Quick action urgently needed on renewables

Two great articles and discussion over at ZeroCarbonCanada.ca

Bill McKibben's piece (also available in the Toronto Star) urges Canadians to get past the green energy backlash and get to work building renewable energy projects:

In the ideal world, we’d do everything slowly and carefully - but this planet is rapidly becoming the worst of all possible worlds, a place that before my daughter dies may well see temperatures exceeding anything since before the dawn of primate evolution. A planet facing hundreds of millions of environmental refugees as a result of rising seas, with heat waves like the one that killed 35,000 in Europe becoming commonplace occurrences.

The evidence gets worse by the day: already whole nations are evacuating, the Arctic is melting and we have begun to release the massive storehouse of carbon trapped under the polar ice. Scientists figure the “safe” level of carbon dioxide in the atmosphere is about 350 parts per million. This is the most important number in the world. Go beyond it for very long and we will trigger “feedbacks” that will result in runaway warming spiraling out of any human control and resulting in a largely inhospitable planet.

We are already well beyond 350 and accelerating rapidly in the wrong direction.

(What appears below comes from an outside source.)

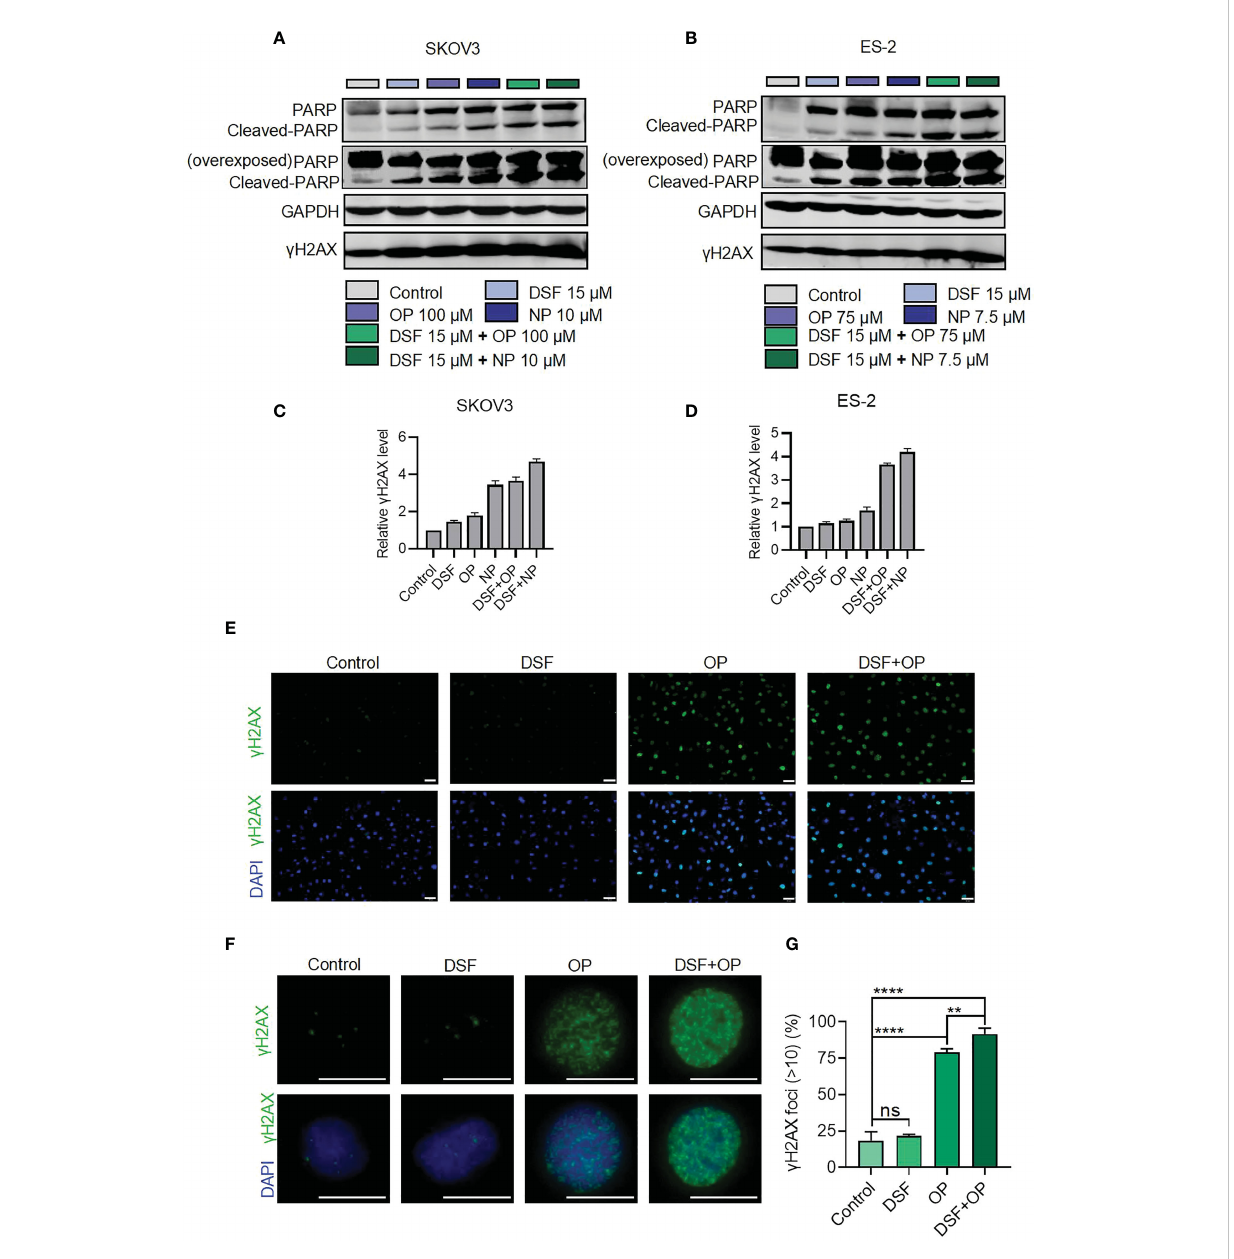
FIGURE 4 Protein expression of PARP and g H2AX in the presence of Disul fi ram and Olaparib and Niraparib. Expression of PARP and g H2AX detected using western blot analysis after treatment with disul fi ram and PARP inhibitors alone or in combination in SKOV3 (A) and ES-2 cells (B) . Densitometry analysis of g H2AX levels normalized to GAPDH in SKOV3 (C) and ES-2 (D) . Immuno fl uorescence staining for H2AX in cells treated with Disul fi ram (3.75 m M) and Olaparib (25 m M) (E and F). Scale bars are 50 m m (E) , and 20 m m (F) . Quanti fi cation of g H2AX expression (G) . The g H2AX foci >10 in all cells in each case were calculated. The experiment was repeated three times. Error bars represent mean ± SD. Unpaired t-test, ns indicates no signi fi cant difference, ** P <0.01, **** P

So when local efforts to delay or stop low-carbon energy projects come into conflict with the imperative to act urgently on global warming, they have to take second place. Because even if we win every other battle, if we lose 350, it won’t make any difference at all. You can “keep” every river and bay and lake and mountain and wilderness, but if the temperature goes up 3 degrees globally, it won’t matter. The fish that live there won’t be able to survive, the trees that anchor the landscape will die, the coral reefs will bleach and crumble. Whatever the particular part of the world that we’re each working on, it’s still a part of the world. Global warming is the whole thing.

Dr. Andrew Weaver's piece is along the same lines:

The public debate has become a caricature. People complain about windmills blocking their view. Kayakers complain about seeing a transmission line on their weekend excursions. The public dialogue is riddled with outlandish and demonstrably false assertions such as windmills will devastate local bird populations or a hydro project will create more greenhouse emissions than it will displace by eliminating a coal-burning power plant. Some of the most insidious arguments attempt to slow things down: that we should do more planning, that we should do energy conservation first and build renewable energy later, that we shouldn’t do anything until China does.

These arguments are fundamentally not serious. They come from groups and spokespeople that have simply not grappled with the math — with the scale and speed at which we must eliminate fossil fuel emissions.

...

We need a global agreement and action. This means rich countries like Canada must take decisive action and demonstrate that we are willing to shoulder the responsibility for what our emissions have done to the rest of the world. To that end:

We need to build and transition to entirely emissions-free energy.

We need to tax carbon emissions and legislate their elimination.

We need aggressive efficiency policies.

These measures must happen extremely quickly and on an unprecedented scale. We desperately need all civil society organizations advocating as hard as possible for this effort and we cannot afford to have so-called environmentalists opposing what science shows to be necessary.